Page excerpt:
---*---

Tony Award winner John Leguizamo wrote "Kiss My Aztec!" nearly two decades ago. Since then, Leguizamo and Writer/Director Tony Taccone have dramatically reshaped and revamped the play-turned-musical for its La Jolla Playhouse premiere.

Writer and Director Tony Taccone was backstage with Tony Award winner John Leguizamo during the Broadway run of the acclaimed "Latin History for Morons" when it first came up. 

Leguizamo, who wanted to re-examine and explore his own history, approached Taccone about a play he had written nearly two decades ago.

It would come to be known as "Kiss My Aztec!"

"He exhumed it from his trunk," Taccone, who wrote the book for the play-turned-musical, with Leguizamo, recalled in an interview with NBC 7 San Diego. 

Leguizamo asked Taccone if he'd take a look at the play with him. Taccone agreed. 

"At the time," Taccone recalled. "I thought it was a very interesting but gangly, all over the map, but really fun, fax Elizabethan fictional adventure."

"Kiss My Aztec!" tells the story of a 16th Century group of ragtag Aztecs leading the resistance against the Spanish. Taccone and Leguizamo wrote the book; Benjamin Velez wrote the music and David Kamp, Benjamin Velez and Leguizamo collaborated on lyrics. 

The musical then went through a radical reshaping process, as Taccone calls it: a workshop at New York's Public Theater, a world premiere at The Berkeley Repertory Theater (where Taccone works as the current artistic director) and now, a second staging at La Jolla Playhouse. 

But it didn't happen right away.

Taccone and Leguizamo collaborated on the play over the years and transformed it into a musical. The pair shared writing duties, handing off drafts to each other to rewrite. 

"We changed almost everything," Taccone said. "Every possible way you can change a play, we did. It wasn't just a subtle 'let's move this over here.' It was a complete makeover." 

During those rewrites, Taccone kept on his directing hat - at least in part. He wanted to let the musical stay messy and undefined for a while before he took a look at the piece as a director would. 

"You're always envisioning what it would look like, how it would move," Taccone explained. "You're always thinking about what the motor is for the show: what's driving the dramatic engine, what's the visual excitement of the piece." 

The musical isn't the same piece that had its world premiere at Berkeley Rep, Taccone said. The creative team worked for two weeks ahead of the September premiere at La Jolla Playhouse rewriting the musical to re-stage songs, cut songs, add in a back story and more. 

"We have a great cast, and we were able to go, 'this, this, this and this,'" Taccone said. "We've gone after it; we've changed a bunch of stuff."

Even after all this time and work, Taccone said, one of his favorite things about "Kiss My Aztec!" is that it is unlike anything audiences have ever seen.

"You'll see it, right from the first second of the first song, you will see it," Taccone said. "It is fresh. It is original. It is going for a satirical perspective that feels unique." 

It's one of those feelings you get as an audience member or someone working on the piece, Taccone said: you know a fresh voice when you see it. "Kiss My Aztec!" has a spirit to it, Taccone said, both in the language and the style of the musical. 

"It's set in 1540, but it never loses the total consciousness that you are sitting here, right this second, here and now, being spoken to, now, about what's happening then," Taccone said. 

When Taccone first started working in theater more than 40 years ago (he commissioned the original production of "Angels in America"), the goal was to wake people up and expose the dark underbelly of society. 

Now, in 2019, that perspective has shifted, Taccone said. Now, people are so aware of the darkness in the world that bringing joy into audience's lives is the goal. 

"We all feel a little bit less empowered in our own lives," Taccone said. "The things that we can do to remind ourselves that we have the capacity to change, the capacity to move things forward, some way that we can see each other and empathize with each other, that's a pretty good thing to be working on right now."

---*---

Given material:
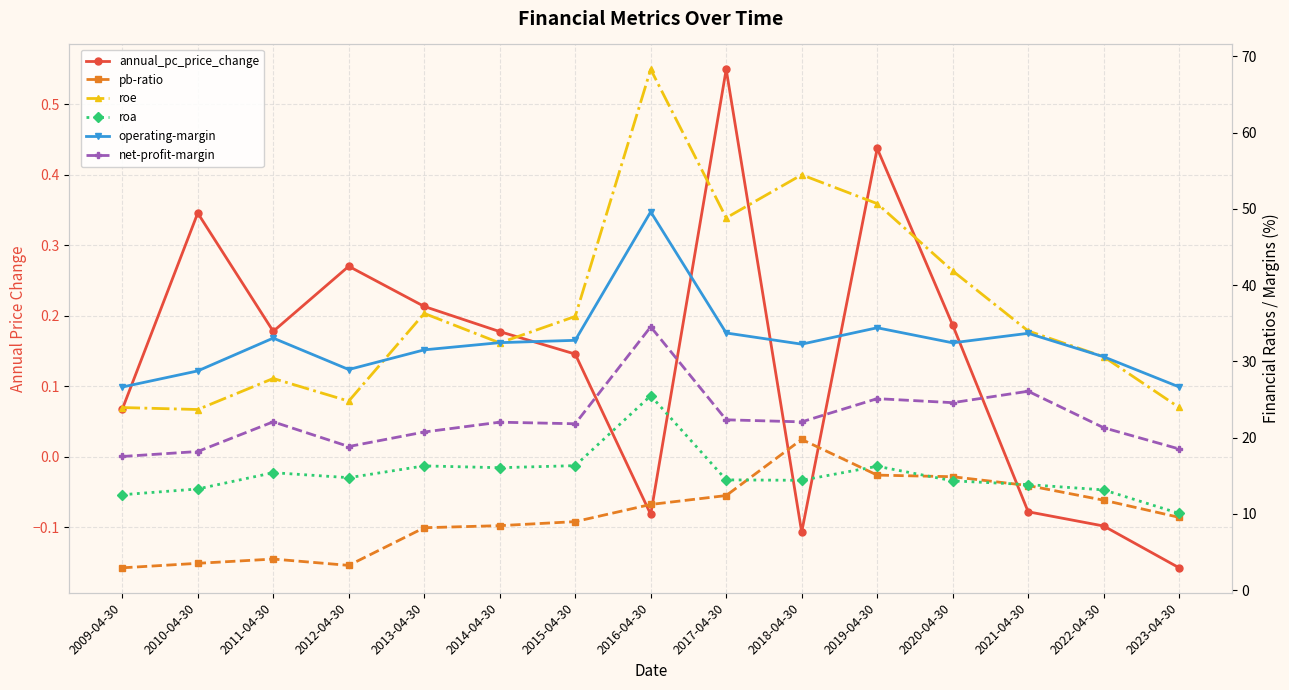

True or false: annual_pc_price_change and roe intersect in this chart.

False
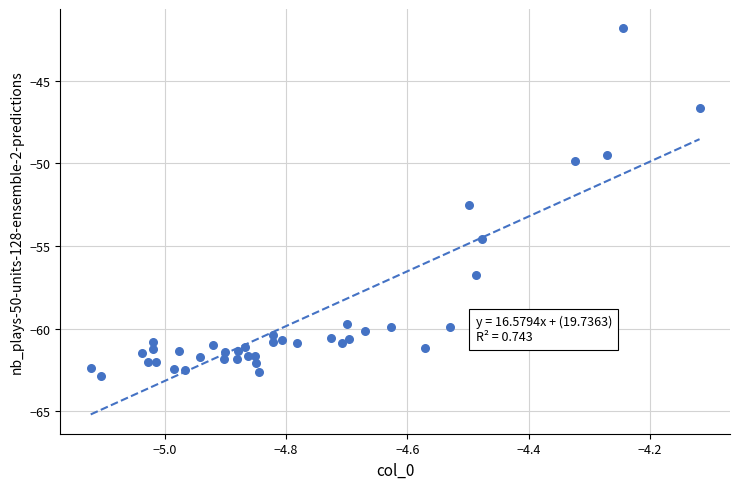

What Y value in the scatter plot is closest to -52?

-52.5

---*---

What you will do:
• 1. Name every theater where the "Kiss My Aztec!" article says the musical was workshopped or staged.
• 2. According to the "Kiss My Aztec!" article, in what year is the musical set?

Answer section:
• 1.
- The Public Theater in New York (workshop)
- The Berkeley Repertory Theater (world premiere)
- La Jolla Playhouse (second staging)

• 2. 1540